Di tengah situasi tersebut, Ketua DPRD Samarinda Helmi Abdullah melihat Program Makan Bergizi Gratis (MBG) justru dapat menjadi salah satu peluang ekonomi baru yang mampu menggerakkan sektor usaha lokal.
Menurut Helmi, sejumlah pelaku usaha dan pedagang pasar mulai mengeluhkan lesunya aktivitas perdagangan dalam beberapa waktu terakhir. Kondisi ini diperparah dengan ketidakpastian industri pertambangan akibat melemahnya harga batu bara di pasar global.
“Kita berharap perekonomian Samarinda bisa kembali berjalan seperti biasa. Kita juga mengharapkan pelaku usaha bisa menyesuaikan kondisi yang ada saat ini,” kata Helmi, Selasa (2/6/2026).
Ia menilai pelaku usaha perlu melakukan penyesuaian agar tetap bertahan, salah satunya dengan mengatur jumlah pasokan barang sesuai kebutuhan pasar. Langkah tersebut dinilai penting untuk menjaga stabilitas usaha di tengah penurunan daya beli masyarakat.
Namun di balik tantangan tersebut, Helmi melihat hadirnya Program MBG sebagai peluang yang tidak boleh dilewatkan. Program nasional itu membutuhkan pasokan bahan pangan dalam jumlah besar dan berkelanjutan untuk memenuhi kebutuhan puluhan dapur yang akan beroperasi di Samarinda.
Kebutuhan tersebut diyakini dapat menciptakan pasar baru bagi petani, pedagang, distributor hingga pelaku UMKM lokal yang mampu menjadi bagian dari rantai pasok program.
“Kita berharap Program MBG ini bisa membantu para pemasok dan pedagang lokal.

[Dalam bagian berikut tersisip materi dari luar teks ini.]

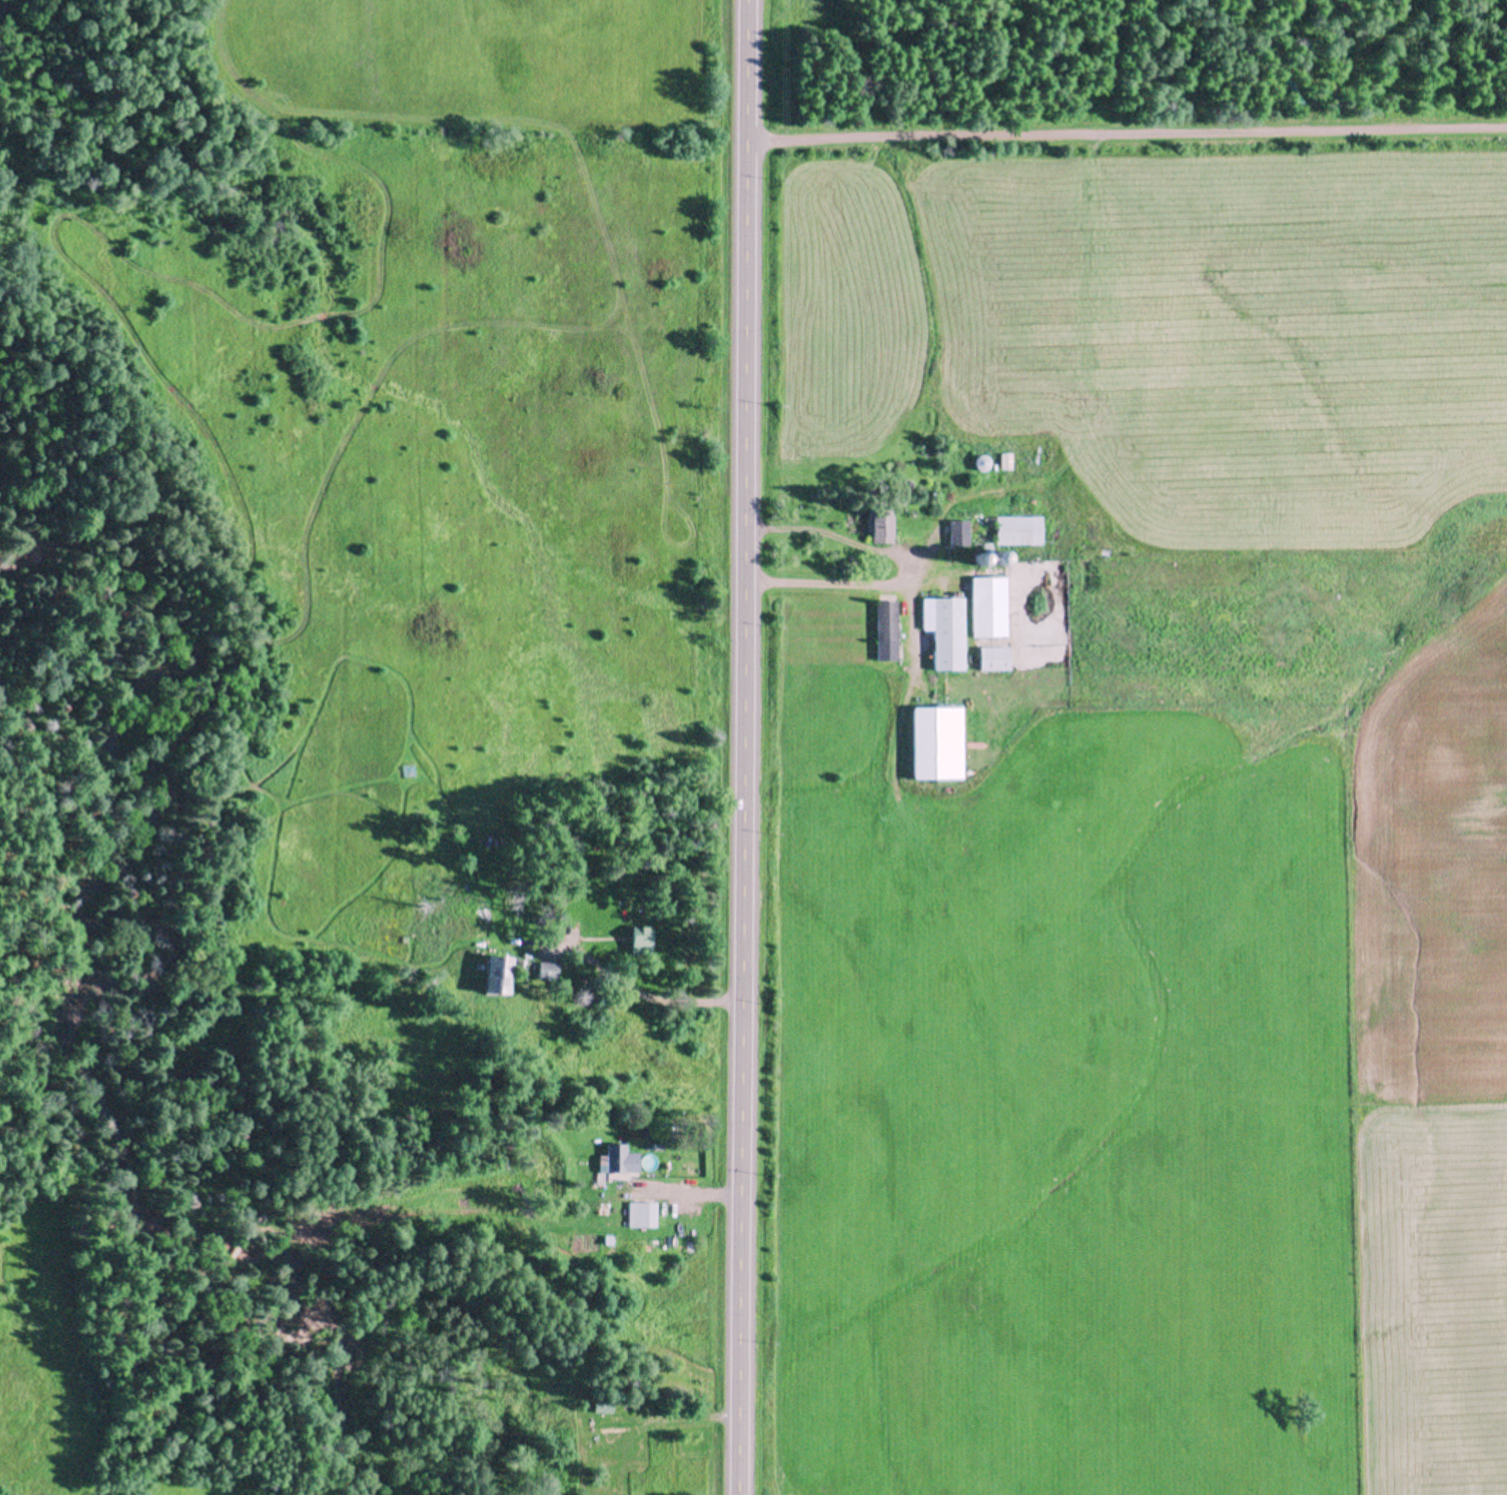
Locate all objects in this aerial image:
road: (1126, 136)
building: (1006, 460)
building: (982, 462)
building: (879, 520)
building: (1019, 529)
building: (958, 531)
building: (987, 546)
building: (999, 556)
building: (980, 558)
road: (897, 571)
building: (989, 604)
building: (945, 628)
building: (886, 631)
building: (994, 657)
building: (938, 741)
road: (742, 747)
building: (408, 769)
crop: (1152, 838)
building: (642, 940)
building: (549, 968)
building: (501, 973)
road: (695, 1001)
building: (615, 1159)
road: (689, 1194)
building: (644, 1214)
building: (604, 1409)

Kebutuhannya besar dan tentu membutuhkan suplai yang berkelanjutan,” ujarnya.
Agar manfaat ekonomi program tersebut benar-benar dirasakan masyarakat, Helmi meminta pemerintah memberikan kemudahan bagi pelaku usaha yang ingin terlibat sebagai pemasok. Menurutnya, proses perizinan dan birokrasi yang berbelit hanya akan menghambat peluang usaha yang sebenarnya dapat membantu menggerakkan ekonomi daerah.
Selain persoalan perdagangan, DPRD juga menyoroti meningkatnya kekhawatiran masyarakat terhadap isu PHK di sektor pertambangan. Helmi menegaskan perusahaan wajib mematuhi seluruh aturan ketenagakerjaan jika harus melakukan pengurangan tenaga kerja.
“Kalau memang ada langkah PHK tentu harus sesuai aturan dari Dinas Ketenagakerjaan. Tidak boleh dilakukan secara sepihak,” tegasnya.
Meski memahami tekanan yang dihadapi dunia usaha, ia menekankan perlindungan terhadap hak pekerja tetap harus menjadi prioritas. Di sisi lain, para pekerja juga diminta mulai mempersiapkan diri dengan meningkatkan keterampilan dan membuka peluang usaha alternatif sebagai langkah antisipasi menghadapi perubahan kondisi ekonomi.
Helmi menambahkan tantangan ekonomi saat ini bukan hanya soal menjaga dunia usaha tetap bertahan, tetapi juga memastikan hadirnya sumber-sumber pertumbuhan baru. Program MBG dinilai bisa menjadi salah satu motor penggerak ekonomi rakyat jika mampu melibatkan pelaku usaha lokal secara luas dan berkelanjutan.